Recently freed Palestinian prisoner Khader Adnan expressed appreciation Tuesday for the role Egypt played in securing his release from an Israeli prison.
Israel released Adnan on 17 April after a 66-day hunger strike against what he said was mistreatment by Israeli authorities during interrogations.
“I’d like to thank Egypt for the efforts it made to get me released,” state-run news agency MENA quoted Adnan as saying in a press conference at the Palestinian Information Ministry in Ramallah Tuesday.
“I’d also like to thank Palestinian President Mahmoud Abbas, who always supports Palestinian prisoners,” he added.

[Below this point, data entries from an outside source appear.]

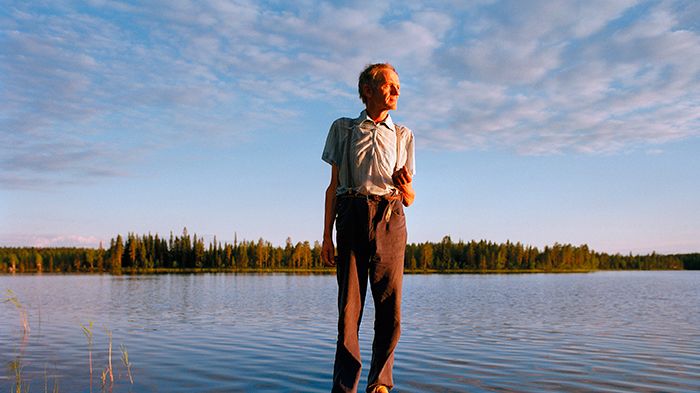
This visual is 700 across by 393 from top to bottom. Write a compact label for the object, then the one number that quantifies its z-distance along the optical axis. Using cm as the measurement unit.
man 476
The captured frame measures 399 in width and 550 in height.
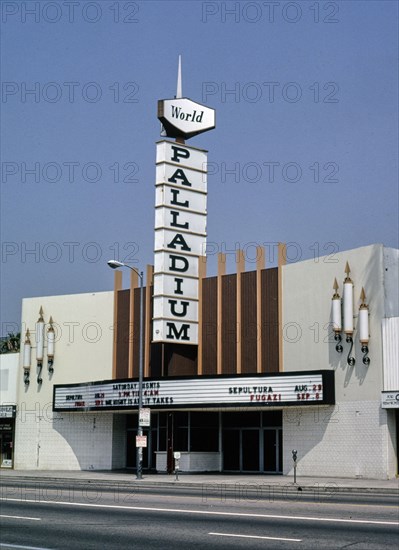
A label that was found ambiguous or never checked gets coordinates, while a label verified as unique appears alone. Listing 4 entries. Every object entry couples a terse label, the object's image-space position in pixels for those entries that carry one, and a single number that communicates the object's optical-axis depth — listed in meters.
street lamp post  33.28
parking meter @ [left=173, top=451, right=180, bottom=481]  31.87
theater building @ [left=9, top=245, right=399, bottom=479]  32.06
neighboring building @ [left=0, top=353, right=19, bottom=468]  45.38
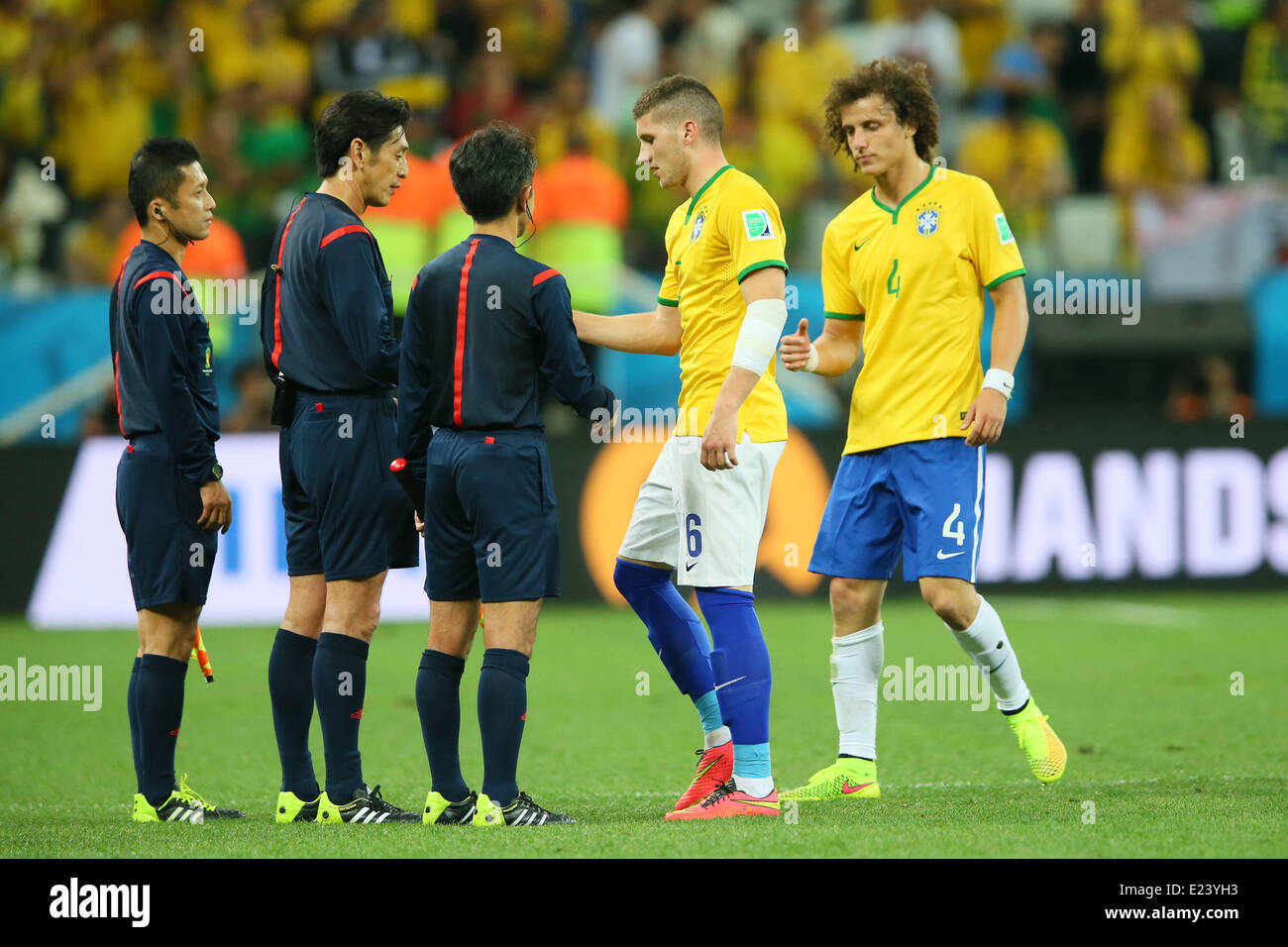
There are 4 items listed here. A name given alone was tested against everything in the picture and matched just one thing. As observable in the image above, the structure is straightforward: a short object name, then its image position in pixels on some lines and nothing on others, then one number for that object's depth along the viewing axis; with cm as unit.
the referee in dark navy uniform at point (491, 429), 1009
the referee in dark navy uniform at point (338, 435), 1057
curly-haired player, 1110
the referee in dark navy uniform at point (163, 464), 1089
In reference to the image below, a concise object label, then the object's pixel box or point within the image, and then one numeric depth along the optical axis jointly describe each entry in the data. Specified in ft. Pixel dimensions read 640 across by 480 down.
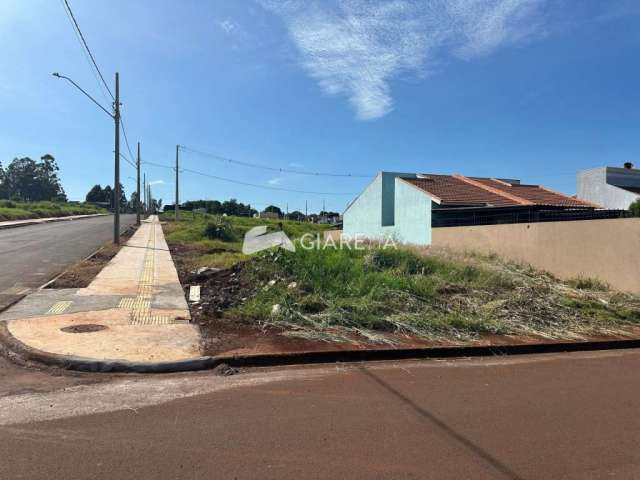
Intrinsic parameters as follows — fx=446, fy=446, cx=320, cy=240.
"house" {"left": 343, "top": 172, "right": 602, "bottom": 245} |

Adnan said Yasser Othman, Egypt’s ambassador to the Palestinian Authority, congratulated him after his release and expressed Egypt’s support for his case, as well as those of all Palestinian prisoners held in Israeli prisons.
He also praised other Palestinian prisoners who have been on hunger strike for eight days to demand better prison conditions, the ability for their families to visit them and no strip searches for family members during the visits, the website of the Palestinian daily Alquds reported.
Adnan said the planning of such strikes is not a new idea and that they have been carried out several times, the last of which was in 2004.
Adnan was referring to the mass hunger strike conducted by about 1,600 Palestinian prisoners in August 2004 to protest the bad conditions in Israeli jails.
However, Adnan said this month’s mass hunger strike, in which about 1,500 Palestinian prisoners held in Israeli detention began a hunger strike, achieved nothing, meaning the conditions in which Palestinian prisoners are being held by the Israeli authorities didn’t change.
On Monday, an Israeli military court rejected appeals by families of Bilal Diab and Thaer Halahla, two Palestinian prisoners who have been refusing food for 55 days, to be released.
Diab, 27, and Halahla, 34, are being held in an Israeli prsion without charge under a procedure known as administrative detention, which means they can be held for renewable periods of up to six months.
The released prisoner said he considered pushing prisoners to strike an international moral scandal of the Israeli occupation, Alquds quoted him as saying.
“The occupation [Israel] dubs itself as an oasis of democracy,” Adnan said, “while in reality, it’s a dark hole that harms all of the Middle East and the [Palestinian] prisoners in the first place.”